The mood of the railway workers, as well as students, was boisterous, as they played loud music, beat on drums and sang protest songs. Chanting " La vraie démocratie elle est ici ! C'est pas au patronat de faire sa loi !/ True democracy is here! It's not up to the bosses to make his law!" as they marched along the roads of Bastille.

Many set off smoke bombs, and masked protesters- who often represent anarchist groups - threw objects and projectiles at the police. Commotion went on between the police force and protesters as security forces used tear gas and water cannon to try and disperse the crowd.

The police declined refused to comment on the current state of the protest as they stood and watched the demonstrations.

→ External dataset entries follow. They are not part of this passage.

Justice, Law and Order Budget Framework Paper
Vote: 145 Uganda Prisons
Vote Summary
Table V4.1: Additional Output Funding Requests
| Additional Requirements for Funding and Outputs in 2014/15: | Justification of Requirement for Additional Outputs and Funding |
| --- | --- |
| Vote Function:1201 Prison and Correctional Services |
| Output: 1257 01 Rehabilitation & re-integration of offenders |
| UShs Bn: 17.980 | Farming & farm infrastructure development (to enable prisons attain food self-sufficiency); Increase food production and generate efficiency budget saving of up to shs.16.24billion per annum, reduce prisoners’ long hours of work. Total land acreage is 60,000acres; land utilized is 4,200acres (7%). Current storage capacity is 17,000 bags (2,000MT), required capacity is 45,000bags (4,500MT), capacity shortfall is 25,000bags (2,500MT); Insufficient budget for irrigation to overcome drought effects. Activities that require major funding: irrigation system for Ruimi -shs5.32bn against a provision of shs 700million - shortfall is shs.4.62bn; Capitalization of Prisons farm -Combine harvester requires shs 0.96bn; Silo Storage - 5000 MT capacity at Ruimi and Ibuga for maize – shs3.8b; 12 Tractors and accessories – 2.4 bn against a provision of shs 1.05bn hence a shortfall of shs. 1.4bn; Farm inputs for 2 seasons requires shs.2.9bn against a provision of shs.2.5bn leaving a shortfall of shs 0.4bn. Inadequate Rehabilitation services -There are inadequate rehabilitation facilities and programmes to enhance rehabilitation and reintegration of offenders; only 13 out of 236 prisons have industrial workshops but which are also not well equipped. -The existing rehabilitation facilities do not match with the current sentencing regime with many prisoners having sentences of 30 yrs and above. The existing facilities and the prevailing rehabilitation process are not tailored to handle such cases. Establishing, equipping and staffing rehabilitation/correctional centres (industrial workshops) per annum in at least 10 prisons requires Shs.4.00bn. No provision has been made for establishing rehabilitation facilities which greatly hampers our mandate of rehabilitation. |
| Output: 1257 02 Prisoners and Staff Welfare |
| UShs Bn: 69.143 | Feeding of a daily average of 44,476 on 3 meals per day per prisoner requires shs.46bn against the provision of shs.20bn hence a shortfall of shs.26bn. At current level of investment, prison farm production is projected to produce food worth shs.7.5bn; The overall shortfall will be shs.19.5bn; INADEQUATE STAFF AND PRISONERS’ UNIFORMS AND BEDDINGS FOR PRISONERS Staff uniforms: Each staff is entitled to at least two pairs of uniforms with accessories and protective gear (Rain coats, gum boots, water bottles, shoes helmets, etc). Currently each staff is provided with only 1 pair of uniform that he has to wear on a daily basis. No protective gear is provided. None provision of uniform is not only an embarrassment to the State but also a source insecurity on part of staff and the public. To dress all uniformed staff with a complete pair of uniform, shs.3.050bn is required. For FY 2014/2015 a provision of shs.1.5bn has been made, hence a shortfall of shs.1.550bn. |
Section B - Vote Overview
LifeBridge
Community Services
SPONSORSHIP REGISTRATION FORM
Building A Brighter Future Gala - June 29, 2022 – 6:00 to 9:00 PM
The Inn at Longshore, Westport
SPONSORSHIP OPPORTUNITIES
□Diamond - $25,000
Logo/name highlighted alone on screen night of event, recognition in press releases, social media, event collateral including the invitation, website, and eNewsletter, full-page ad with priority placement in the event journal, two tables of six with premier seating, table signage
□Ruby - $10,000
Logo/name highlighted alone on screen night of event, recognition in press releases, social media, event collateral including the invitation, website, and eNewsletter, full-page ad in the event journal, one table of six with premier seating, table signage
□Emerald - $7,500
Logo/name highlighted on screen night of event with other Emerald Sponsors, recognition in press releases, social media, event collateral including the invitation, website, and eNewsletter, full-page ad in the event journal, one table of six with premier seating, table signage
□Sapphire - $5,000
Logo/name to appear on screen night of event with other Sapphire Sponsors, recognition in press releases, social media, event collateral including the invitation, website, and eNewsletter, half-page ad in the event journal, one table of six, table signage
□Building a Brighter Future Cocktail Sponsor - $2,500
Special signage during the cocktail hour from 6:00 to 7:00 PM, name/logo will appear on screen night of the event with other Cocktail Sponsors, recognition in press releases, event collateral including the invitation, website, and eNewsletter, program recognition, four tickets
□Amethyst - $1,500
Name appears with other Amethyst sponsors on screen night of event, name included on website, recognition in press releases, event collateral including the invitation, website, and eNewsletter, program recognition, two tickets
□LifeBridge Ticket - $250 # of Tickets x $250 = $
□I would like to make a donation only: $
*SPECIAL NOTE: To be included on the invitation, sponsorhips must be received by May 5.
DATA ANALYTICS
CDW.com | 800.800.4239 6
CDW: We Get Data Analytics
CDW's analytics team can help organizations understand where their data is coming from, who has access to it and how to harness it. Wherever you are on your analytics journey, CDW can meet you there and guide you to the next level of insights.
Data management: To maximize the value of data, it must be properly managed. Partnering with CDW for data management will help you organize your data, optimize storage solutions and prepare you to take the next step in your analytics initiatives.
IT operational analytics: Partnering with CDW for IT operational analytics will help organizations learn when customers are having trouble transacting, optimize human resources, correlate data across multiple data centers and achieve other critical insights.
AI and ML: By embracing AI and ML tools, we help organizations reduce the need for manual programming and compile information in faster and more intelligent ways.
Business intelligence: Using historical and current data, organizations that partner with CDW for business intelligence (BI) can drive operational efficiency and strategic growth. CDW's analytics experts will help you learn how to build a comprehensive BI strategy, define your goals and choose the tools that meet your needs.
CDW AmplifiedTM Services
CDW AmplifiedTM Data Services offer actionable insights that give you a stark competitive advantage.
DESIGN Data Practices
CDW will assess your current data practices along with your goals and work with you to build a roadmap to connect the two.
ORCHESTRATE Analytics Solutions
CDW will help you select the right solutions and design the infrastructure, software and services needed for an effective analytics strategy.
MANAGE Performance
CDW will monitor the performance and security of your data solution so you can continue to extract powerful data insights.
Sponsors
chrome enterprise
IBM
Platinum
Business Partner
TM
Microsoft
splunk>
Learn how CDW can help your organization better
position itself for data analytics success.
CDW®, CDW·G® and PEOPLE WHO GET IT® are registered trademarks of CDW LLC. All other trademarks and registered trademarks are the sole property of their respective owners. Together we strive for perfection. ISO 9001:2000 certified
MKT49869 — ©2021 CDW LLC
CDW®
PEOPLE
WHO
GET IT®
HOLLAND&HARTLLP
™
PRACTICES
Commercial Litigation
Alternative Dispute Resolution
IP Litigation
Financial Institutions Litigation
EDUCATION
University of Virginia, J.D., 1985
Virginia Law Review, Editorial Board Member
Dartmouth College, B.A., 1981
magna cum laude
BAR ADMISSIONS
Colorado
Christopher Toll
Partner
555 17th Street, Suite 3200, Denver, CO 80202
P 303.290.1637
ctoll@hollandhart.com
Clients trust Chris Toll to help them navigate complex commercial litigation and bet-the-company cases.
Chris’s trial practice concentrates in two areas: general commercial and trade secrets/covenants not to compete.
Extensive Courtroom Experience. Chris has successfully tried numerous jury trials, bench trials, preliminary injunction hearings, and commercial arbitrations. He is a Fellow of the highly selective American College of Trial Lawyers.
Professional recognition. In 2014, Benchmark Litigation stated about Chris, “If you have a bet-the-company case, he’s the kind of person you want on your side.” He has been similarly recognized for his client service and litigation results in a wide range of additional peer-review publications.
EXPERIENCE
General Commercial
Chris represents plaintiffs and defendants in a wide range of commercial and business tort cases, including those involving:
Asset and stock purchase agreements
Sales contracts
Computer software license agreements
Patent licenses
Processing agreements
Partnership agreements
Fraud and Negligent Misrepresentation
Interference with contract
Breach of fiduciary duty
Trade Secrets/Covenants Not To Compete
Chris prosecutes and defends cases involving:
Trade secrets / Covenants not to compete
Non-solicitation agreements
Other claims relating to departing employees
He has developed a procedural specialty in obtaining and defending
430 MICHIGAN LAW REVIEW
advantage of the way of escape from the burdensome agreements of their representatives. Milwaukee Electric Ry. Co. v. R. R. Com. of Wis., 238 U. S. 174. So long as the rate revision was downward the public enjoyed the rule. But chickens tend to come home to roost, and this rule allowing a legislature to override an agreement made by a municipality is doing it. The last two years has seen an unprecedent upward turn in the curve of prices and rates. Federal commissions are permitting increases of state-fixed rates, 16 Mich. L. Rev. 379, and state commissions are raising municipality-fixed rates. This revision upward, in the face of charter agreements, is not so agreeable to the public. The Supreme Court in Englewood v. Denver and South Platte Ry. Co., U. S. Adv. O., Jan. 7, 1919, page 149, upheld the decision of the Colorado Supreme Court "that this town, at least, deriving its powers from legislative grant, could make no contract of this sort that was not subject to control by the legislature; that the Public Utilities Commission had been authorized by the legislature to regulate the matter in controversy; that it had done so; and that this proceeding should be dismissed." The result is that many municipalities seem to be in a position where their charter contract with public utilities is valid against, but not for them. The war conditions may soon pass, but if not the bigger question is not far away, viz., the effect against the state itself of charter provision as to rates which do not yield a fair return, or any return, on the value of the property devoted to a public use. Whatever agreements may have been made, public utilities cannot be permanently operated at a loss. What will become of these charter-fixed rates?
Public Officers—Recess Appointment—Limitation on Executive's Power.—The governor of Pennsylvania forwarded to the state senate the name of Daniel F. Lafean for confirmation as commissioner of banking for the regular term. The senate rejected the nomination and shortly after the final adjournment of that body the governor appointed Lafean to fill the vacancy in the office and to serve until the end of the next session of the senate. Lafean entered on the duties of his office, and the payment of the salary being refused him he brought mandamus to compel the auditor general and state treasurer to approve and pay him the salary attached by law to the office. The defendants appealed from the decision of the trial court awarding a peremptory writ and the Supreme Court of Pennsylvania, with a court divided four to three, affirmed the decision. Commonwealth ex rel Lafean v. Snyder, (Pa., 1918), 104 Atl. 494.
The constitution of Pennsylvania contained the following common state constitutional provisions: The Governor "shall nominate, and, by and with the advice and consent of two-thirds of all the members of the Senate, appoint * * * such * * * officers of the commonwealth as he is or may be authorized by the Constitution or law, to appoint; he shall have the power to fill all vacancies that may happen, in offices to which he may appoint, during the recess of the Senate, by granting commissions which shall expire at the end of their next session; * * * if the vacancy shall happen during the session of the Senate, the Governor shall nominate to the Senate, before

The crowd walks with arms linked down Rue Saint- Antoine towards Bastille.  Image Credit: Ashley Norman

Rail unions were aggravated by the change in retirement age, which was between the age of 50 to 55 - lower than 62 in the private sector - and cutting of perks such as reduced or free travel for family members. This “special status” was enjoyed by 92 percent of SNCF’s 150,000 staff. The railway reform, prepared by Jean-Cyril Spinetta former head of Air France, proposed 43 changes including closing smaller rail link in rural areas. Due to the railways 3 billion annual loss, the network's debt will rise to 50 billion in 2018. 

"The railway [retirement] status has existed for years and our ancestors fought for it, so we would like to last," said Romain Demard, who works at SNCF in the suburbs of Paris. "I have kids, and I think our kids want those statuses." 

Demonstrators throwing gas bombs across a wall at the police.  Image Credit: Ashley Norman 

Previous attempts at cutting away the totemic status resulted in mass strikes. Notably, a strike occurred in 1995 when for weeks France screeched into a halt until Prime Minister Alain Juppe caved in.

Several people had little hope that the government would pay attention, while others simply believed Macron did not care about their demands.

“We support railway workers who are on strike because we want to maintain the French public service not only the SNCF,” said a woman who has been working as a mail carrier for 15 years.

A woman in Bastille holding poster that says "resistance".  Image Credit: Ashley Norman

Opinion polls have shown that the majority of French people do support the protest, but also a large number favor the government reforms, which includes enacting merit-based-pay for those who work in civil service.

SNCF unions workers have already scheduled strikes for the month of April, May, and June if the government does not back down on its plans for the railway company.

Woman holding a sign of President Macron's head on a spike.  Image Credit: Ashley Norman

When asked who's to blame for the labor reforms, many believed it to be the fault of President Macron while others believed that "the origin of the destruction of public services in France comes from the European Union and European treaties." 

Some sources asked to remain anonymous in order to keep their identity safe.